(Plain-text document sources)

- - - - - - -

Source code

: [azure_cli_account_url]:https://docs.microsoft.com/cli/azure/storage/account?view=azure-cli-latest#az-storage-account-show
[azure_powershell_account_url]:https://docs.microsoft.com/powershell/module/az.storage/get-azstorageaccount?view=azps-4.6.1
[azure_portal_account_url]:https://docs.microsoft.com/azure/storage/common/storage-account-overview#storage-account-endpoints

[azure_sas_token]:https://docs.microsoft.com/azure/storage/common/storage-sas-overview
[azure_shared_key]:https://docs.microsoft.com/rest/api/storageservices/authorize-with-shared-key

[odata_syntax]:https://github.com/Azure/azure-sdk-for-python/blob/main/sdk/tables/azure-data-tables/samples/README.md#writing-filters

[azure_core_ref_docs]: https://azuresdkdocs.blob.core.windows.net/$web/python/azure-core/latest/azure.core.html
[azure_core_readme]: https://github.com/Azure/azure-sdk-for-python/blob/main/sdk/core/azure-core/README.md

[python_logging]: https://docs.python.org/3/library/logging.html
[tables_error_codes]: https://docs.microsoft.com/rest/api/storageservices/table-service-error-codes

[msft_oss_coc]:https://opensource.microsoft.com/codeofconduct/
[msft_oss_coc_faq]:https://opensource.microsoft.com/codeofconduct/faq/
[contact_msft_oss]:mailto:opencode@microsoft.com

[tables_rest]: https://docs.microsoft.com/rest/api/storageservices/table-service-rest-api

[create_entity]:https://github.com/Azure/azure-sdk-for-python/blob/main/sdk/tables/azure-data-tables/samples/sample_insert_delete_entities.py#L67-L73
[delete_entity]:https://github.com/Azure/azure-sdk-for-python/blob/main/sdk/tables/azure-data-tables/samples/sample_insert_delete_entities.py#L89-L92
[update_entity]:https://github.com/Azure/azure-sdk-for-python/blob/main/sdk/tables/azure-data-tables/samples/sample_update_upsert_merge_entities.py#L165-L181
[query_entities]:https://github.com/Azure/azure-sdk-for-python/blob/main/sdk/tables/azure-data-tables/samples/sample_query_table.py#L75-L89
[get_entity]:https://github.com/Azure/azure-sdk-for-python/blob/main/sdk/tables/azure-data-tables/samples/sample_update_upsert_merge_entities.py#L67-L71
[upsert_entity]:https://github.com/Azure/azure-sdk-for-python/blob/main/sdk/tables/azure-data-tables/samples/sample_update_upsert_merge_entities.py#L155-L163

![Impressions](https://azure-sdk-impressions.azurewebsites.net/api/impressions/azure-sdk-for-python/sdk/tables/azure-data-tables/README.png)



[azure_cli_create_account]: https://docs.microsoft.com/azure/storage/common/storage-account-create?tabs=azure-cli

- - - - - - -

■ PROBLEM:
Change every "docs.microsoft.com" in the items to "learn.microsoft.com" and repeat the lines with nothing else altered.

■ REPLY:
Source code

: [azure_cli_account_url]:https://learn.microsoft.com/cli/azure/storage/account?view=azure-cli-latest#az-storage-account-show
[azure_powershell_account_url]:https://learn.microsoft.com/powershell/module/az.storage/get-azstorageaccount?view=azps-4.6.1
[azure_portal_account_url]:https://learn.microsoft.com/azure/storage/common/storage-account-overview#storage-account-endpoints

[azure_sas_token]:https://learn.microsoft.com/azure/storage/common/storage-sas-overview
[azure_shared_key]:https://learn.microsoft.com/rest/api/storageservices/authorize-with-shared-key

[odata_syntax]:https://github.com/Azure/azure-sdk-for-python/blob/main/sdk/tables/azure-data-tables/samples/README.md#writing-filters

[azure_core_ref_docs]: https://azuresdkdocs.blob.core.windows.net/$web/python/azure-core/latest/azure.core.html
[azure_core_readme]: https://github.com/Azure/azure-sdk-for-python/blob/main/sdk/core/azure-core/README.md

[python_logging]: https://docs.python.org/3/library/logging.html
[tables_error_codes]: https://learn.microsoft.com/rest/api/storageservices/table-service-error-codes

[msft_oss_coc]:https://opensource.microsoft.com/codeofconduct/
[msft_oss_coc_faq]:https://opensource.microsoft.com/codeofconduct/faq/
[contact_msft_oss]:mailto:opencode@microsoft.com

[tables_rest]: https://learn.microsoft.com/rest/api/storageservices/table-service-rest-api

[create_entity]:https://github.com/Azure/azure-sdk-for-python/blob/main/sdk/tables/azure-data-tables/samples/sample_insert_delete_entities.py#L67-L73
[delete_entity]:https://github.com/Azure/azure-sdk-for-python/blob/main/sdk/tables/azure-data-tables/samples/sample_insert_delete_entities.py#L89-L92
[update_entity]:https://github.com/Azure/azure-sdk-for-python/blob/main/sdk/tables/azure-data-tables/samples/sample_update_upsert_merge_entities.py#L165-L181
[query_entities]:https://github.com/Azure/azure-sdk-for-python/blob/main/sdk/tables/azure-data-tables/samples/sample_query_table.py#L75-L89
[get_entity]:https://github.com/Azure/azure-sdk-for-python/blob/main/sdk/tables/azure-data-tables/samples/sample_update_upsert_merge_entities.py#L67-L71
[upsert_entity]:https://github.com/Azure/azure-sdk-for-python/blob/main/sdk/tables/azure-data-tables/samples/sample_update_upsert_merge_entities.py#L155-L163

![Impressions](https://azure-sdk-impressions.azurewebsites.net/api/impressions/azure-sdk-for-python/sdk/tables/azure-data-tables/README.png)



[azure_cli_create_account]: https://learn.microsoft.com/azure/storage/common/storage-account-create?tabs=azure-cli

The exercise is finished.